Which lines in the listing below contain the word "музыке"? Copy each one.
====== Records provided ======
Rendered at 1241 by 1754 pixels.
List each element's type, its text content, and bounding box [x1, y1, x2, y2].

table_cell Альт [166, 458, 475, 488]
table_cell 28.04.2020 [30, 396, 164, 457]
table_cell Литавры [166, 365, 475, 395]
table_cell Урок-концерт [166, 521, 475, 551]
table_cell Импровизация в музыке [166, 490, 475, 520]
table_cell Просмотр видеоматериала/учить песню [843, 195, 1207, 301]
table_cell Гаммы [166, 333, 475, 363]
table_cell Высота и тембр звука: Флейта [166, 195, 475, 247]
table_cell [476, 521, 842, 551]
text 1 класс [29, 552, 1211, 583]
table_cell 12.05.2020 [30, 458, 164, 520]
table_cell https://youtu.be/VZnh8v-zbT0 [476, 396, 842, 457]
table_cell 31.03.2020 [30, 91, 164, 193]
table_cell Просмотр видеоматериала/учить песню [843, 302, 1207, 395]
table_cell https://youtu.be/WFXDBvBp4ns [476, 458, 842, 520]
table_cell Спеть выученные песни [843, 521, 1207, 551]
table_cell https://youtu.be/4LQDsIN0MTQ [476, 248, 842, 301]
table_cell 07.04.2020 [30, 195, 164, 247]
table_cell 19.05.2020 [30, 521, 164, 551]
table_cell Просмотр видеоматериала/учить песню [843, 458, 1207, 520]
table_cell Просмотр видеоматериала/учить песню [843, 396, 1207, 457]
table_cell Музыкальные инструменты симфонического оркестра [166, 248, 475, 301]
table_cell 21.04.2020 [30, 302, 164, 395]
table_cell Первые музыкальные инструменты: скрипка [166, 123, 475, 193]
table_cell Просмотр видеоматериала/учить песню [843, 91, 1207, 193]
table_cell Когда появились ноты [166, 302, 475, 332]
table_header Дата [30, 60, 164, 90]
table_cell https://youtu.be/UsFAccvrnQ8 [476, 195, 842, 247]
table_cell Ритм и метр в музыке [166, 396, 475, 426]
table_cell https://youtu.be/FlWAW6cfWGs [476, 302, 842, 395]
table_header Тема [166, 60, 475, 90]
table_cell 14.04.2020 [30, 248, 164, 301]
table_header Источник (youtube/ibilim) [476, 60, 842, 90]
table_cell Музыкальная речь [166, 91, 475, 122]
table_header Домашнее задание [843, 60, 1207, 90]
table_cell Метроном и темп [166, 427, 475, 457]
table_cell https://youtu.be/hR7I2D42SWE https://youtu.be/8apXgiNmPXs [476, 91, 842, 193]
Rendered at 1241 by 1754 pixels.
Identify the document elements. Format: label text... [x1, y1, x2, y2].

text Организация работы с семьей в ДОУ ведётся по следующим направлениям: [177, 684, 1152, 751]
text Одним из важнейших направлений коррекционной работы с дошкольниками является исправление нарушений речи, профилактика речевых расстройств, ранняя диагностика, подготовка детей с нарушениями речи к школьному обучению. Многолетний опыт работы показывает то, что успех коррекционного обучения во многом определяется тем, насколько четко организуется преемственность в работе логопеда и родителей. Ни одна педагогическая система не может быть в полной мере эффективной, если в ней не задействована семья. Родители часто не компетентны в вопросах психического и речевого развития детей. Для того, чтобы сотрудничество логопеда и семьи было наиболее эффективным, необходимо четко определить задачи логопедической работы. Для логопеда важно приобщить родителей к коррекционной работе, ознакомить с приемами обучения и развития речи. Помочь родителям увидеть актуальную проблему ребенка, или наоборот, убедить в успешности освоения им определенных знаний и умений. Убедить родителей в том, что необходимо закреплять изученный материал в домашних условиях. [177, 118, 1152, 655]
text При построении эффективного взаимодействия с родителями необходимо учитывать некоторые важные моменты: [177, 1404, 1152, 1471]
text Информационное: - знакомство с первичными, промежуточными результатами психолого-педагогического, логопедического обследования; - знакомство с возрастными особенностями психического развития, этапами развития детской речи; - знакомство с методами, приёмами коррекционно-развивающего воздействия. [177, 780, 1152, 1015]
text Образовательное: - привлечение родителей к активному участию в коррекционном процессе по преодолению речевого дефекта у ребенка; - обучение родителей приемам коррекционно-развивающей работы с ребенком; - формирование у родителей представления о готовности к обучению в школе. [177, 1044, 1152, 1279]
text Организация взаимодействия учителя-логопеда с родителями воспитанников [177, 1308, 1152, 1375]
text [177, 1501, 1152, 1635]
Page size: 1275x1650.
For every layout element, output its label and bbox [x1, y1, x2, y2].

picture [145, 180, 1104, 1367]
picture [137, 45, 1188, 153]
======
◆ Answer section:
table_cell Импровизация в музыке [166, 490, 475, 520]
table_cell Ритм и метр в музыке [166, 396, 475, 426]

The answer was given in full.